**Directive A**
Extract each line in the rows below that contains the word "girls".

**Passage given**
# # # # # # #
At the very least, outside of core, expect scintillating scales. Good luck landing your touch attacks! Ahahahaha!

Inside core:
You could try spamming heightened Feebleminds with both spell focus and spell penetration feats.

With a orange ioun stone, archmagi robe, and both feats, you get +26 to SR checks, so you never fail to overcome its SR.

Feeblemind DC: 10 + 9 (heightened) +2 (spell focus) + 13 (36 int) = 34
The dragon will have +23 (base) - 4 (penalty for being an arcane caster) + 2 (iron will feat?) = +21.

A roll of a 13 or better means the dragon makes it. Without iron will, it's a roll of 15 or better.

Why do you want to feeblemind it? So it can't do anything smart or use its abilities. After that, you just stick it behind force walls with a cloudkill and wait for it to die.

mostlyharmful
2009-04-09, 05:35 AM
The problem with blue dragons is that they are very difficult to find.

Agreed but this is a conjurer with Abrupt Jaunt, he just needs to wait for the dragon to show itself and that's easy to do with taunting tactics like horde stealing.

With all the negative level stuff, battlefield control and mindganking going on it's safe to assume that only a prebuffed dragon with Freedom of move, Deathward and Mindblank would last a round but MDJ can take care of all of those and a reaving dispel from a Wiz20 is almost as sure and will sting even a dragon with that all layered onto itself.

the Wizard can kill the Wyrm provided he knows whats about to happen and from the OP it sounds like this is a fight he picked rather than the other way around.

Kaiyanwang
2009-04-09, 05:43 AM
You could always smack it with Shivering Touch (Frostburn). In case you aren't familiar with this spell, this is a touch spell (duh) dealing 3d6 Dex DAMAGE. Average damage by itself (10.5) is enough to drop an unprepared Great Wyrm dragon pre-epic. Of course you'll have to get close and personal with the dragon which is always baaaad, but it's only a 3rd-level spell so you can always get a Rod of Reach Spell (MIC?) and safely (provided you won the initiative) blast him from afar.


I used what I'm going to say as a fix in my games, so I'm not assuming it's right, but..

Aren't dragon immune to paralysis? I always assumed Dragons dex cannot go under 1..... so you can debuff them with ST but not auto-win...
# # # # # # #
Recorded data:
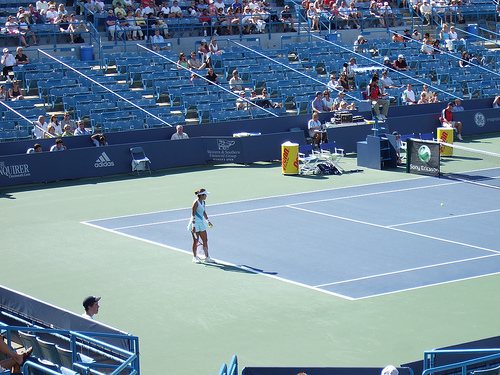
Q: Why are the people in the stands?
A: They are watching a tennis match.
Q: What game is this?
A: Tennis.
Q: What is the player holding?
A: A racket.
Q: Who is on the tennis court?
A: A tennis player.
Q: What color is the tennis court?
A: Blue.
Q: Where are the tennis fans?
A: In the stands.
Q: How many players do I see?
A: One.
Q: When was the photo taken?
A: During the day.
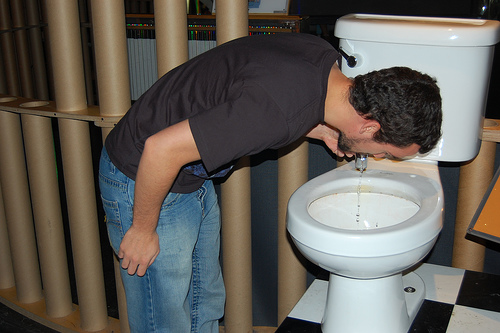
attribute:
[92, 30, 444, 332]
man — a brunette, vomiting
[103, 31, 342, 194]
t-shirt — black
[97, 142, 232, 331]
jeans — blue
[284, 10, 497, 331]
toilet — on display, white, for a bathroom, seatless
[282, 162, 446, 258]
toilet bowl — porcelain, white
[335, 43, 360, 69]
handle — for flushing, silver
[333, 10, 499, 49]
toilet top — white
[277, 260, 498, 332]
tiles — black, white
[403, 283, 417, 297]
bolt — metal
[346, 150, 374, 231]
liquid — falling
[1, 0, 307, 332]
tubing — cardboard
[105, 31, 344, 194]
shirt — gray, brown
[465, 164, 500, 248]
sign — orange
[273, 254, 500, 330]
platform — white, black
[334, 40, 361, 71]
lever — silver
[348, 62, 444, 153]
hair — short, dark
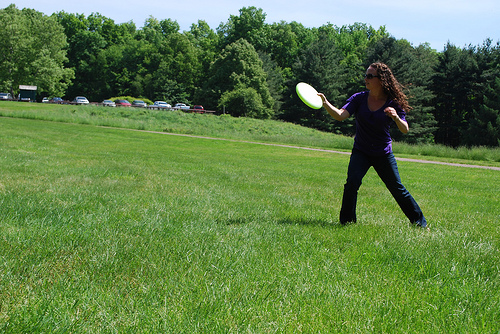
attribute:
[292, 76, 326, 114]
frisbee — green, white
# # # # # # #
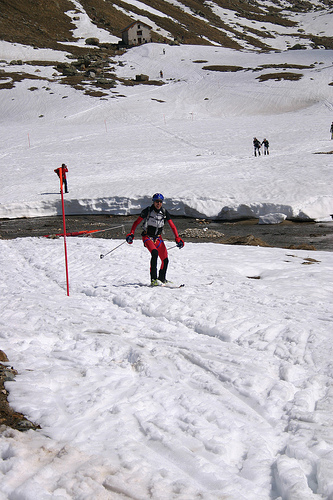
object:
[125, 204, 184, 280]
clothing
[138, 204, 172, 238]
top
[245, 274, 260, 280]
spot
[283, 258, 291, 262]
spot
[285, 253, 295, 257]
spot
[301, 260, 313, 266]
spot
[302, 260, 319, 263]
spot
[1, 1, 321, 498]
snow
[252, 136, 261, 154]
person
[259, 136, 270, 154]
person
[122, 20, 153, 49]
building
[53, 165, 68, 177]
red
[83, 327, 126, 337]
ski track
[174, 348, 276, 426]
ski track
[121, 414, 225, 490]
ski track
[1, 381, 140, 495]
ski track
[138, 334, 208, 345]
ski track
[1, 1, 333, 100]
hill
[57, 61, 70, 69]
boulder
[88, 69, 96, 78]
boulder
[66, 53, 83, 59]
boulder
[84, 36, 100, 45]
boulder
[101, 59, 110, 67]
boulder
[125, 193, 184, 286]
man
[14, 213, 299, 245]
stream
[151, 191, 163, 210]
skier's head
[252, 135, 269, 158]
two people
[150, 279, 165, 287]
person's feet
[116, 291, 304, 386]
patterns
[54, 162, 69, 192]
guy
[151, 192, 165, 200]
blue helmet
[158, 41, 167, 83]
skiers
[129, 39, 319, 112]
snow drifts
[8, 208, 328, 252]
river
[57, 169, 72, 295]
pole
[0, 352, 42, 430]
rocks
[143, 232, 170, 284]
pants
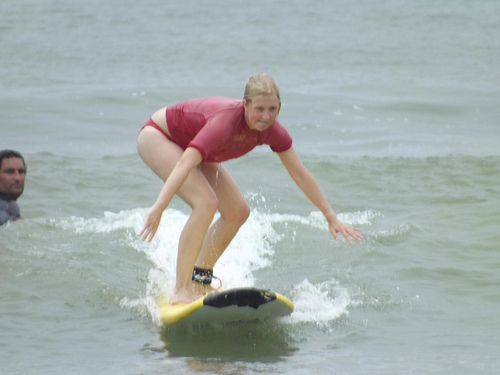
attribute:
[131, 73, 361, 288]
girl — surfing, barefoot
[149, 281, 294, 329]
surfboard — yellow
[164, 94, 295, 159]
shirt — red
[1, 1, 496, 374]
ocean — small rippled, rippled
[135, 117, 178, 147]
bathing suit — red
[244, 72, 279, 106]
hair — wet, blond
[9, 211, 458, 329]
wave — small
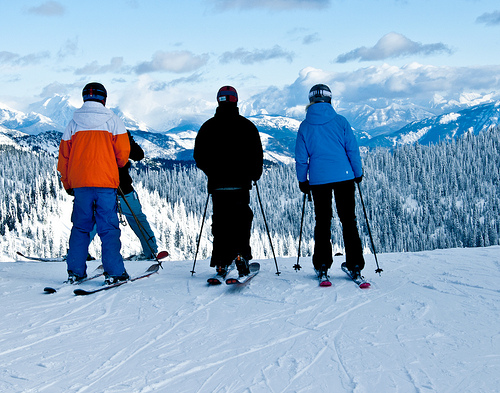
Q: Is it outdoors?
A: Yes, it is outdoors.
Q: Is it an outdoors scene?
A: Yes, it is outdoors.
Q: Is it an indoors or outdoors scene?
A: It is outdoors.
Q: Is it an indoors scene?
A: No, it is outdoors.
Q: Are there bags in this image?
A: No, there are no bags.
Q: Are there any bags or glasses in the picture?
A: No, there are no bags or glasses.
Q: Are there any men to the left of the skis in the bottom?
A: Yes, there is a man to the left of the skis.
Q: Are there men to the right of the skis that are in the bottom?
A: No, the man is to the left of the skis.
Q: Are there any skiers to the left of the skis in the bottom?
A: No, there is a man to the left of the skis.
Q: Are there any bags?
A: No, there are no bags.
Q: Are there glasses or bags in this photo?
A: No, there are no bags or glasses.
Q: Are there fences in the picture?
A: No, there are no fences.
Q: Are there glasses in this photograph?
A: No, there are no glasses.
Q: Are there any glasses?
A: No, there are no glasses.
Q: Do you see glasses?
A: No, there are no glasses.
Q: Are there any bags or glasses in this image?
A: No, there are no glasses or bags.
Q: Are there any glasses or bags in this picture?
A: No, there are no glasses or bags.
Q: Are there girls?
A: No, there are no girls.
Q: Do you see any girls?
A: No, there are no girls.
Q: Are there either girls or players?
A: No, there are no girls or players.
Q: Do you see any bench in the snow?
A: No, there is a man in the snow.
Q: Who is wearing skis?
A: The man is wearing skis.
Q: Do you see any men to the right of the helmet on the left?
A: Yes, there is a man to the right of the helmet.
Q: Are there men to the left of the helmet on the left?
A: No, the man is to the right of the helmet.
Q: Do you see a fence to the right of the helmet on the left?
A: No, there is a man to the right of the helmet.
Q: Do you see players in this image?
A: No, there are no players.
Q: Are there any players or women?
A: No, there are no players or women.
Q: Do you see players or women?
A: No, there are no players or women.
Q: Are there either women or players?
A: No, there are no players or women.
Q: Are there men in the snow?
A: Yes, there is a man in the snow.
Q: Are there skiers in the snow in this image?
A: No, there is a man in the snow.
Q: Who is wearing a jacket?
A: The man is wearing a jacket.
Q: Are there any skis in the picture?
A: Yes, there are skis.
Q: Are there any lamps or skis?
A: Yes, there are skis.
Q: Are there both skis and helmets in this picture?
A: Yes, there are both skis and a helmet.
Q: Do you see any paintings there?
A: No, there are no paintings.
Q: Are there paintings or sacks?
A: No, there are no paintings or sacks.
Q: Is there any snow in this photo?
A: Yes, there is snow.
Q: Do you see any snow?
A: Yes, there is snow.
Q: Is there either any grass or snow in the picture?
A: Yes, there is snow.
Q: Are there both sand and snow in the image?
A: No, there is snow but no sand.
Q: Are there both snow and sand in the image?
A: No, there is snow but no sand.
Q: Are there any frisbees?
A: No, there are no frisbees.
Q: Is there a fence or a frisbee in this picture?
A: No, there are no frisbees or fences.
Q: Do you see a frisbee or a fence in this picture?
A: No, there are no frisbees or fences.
# # # # # # #
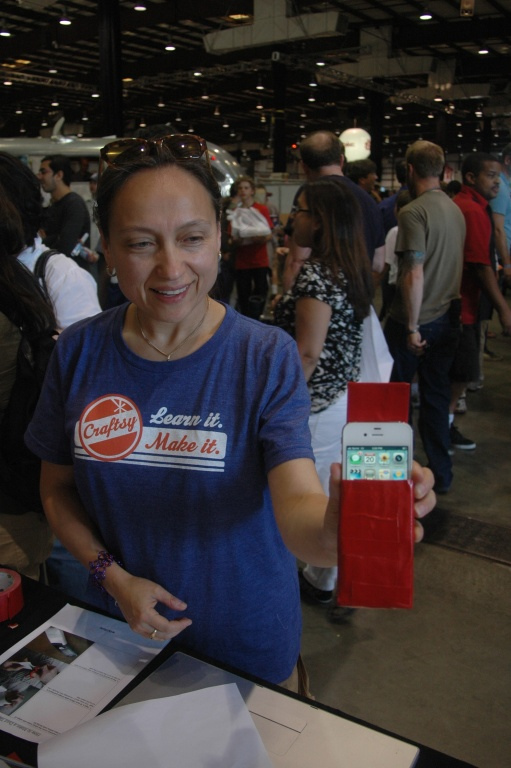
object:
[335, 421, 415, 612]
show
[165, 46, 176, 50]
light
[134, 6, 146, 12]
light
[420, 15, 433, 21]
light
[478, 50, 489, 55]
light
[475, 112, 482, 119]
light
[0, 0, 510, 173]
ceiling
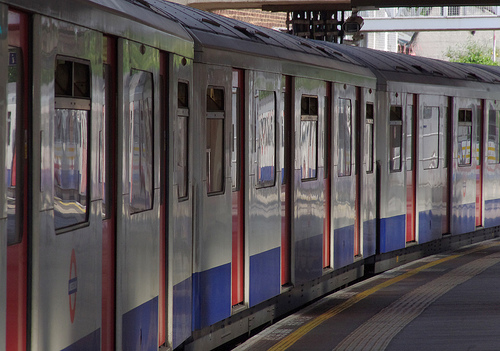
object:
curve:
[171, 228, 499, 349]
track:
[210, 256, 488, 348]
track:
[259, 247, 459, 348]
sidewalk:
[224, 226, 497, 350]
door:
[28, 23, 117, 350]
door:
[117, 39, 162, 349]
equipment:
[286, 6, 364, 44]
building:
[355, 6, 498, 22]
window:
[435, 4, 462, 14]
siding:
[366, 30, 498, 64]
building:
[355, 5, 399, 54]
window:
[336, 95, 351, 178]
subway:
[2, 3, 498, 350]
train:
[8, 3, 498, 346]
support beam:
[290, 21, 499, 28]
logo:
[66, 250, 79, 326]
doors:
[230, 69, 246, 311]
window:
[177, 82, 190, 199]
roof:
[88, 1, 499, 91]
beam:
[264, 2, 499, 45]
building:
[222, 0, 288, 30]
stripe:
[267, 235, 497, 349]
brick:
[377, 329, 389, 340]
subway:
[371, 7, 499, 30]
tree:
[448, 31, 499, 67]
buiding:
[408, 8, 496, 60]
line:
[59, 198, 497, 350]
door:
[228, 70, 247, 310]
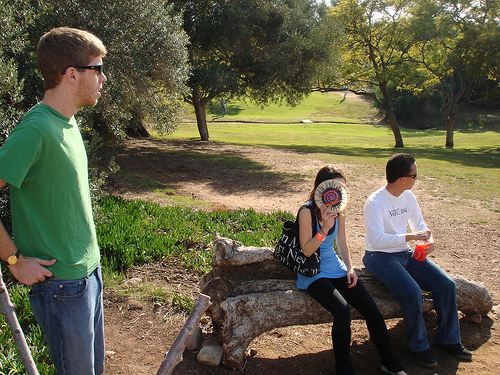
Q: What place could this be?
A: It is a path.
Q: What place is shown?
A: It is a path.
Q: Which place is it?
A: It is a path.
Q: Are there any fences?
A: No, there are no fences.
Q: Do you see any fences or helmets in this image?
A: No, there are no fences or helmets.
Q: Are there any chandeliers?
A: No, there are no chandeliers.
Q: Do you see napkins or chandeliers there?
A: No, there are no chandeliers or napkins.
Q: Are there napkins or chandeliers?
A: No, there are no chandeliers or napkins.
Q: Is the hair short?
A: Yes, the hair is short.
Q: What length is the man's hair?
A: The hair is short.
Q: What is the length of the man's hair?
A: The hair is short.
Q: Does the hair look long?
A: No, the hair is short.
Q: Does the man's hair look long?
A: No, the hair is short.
# # # # # # #
**Directive B**
From the forum discussion above on defeating a dragon, repeat the passage starting at "With a orange" and ending at "feat?) = +21.".

**Worked solution A**
Q: Are there girls?
A: No, there are no girls.
Q: Do you see any girls?
A: No, there are no girls.
Q: Are there either girls or players?
A: No, there are no girls or players.

**Worked solution B**
With a orange ioun stone, archmagi robe, and both feats, you get +26 to SR checks, so you never fail to overcome its SR.

Feeblemind DC: 10 + 9 (heightened) +2 (spell focus) + 13 (36 int) = 34
The dragon will have +23 (base) - 4 (penalty for being an arcane caster) + 2 (iron will feat?) = +21.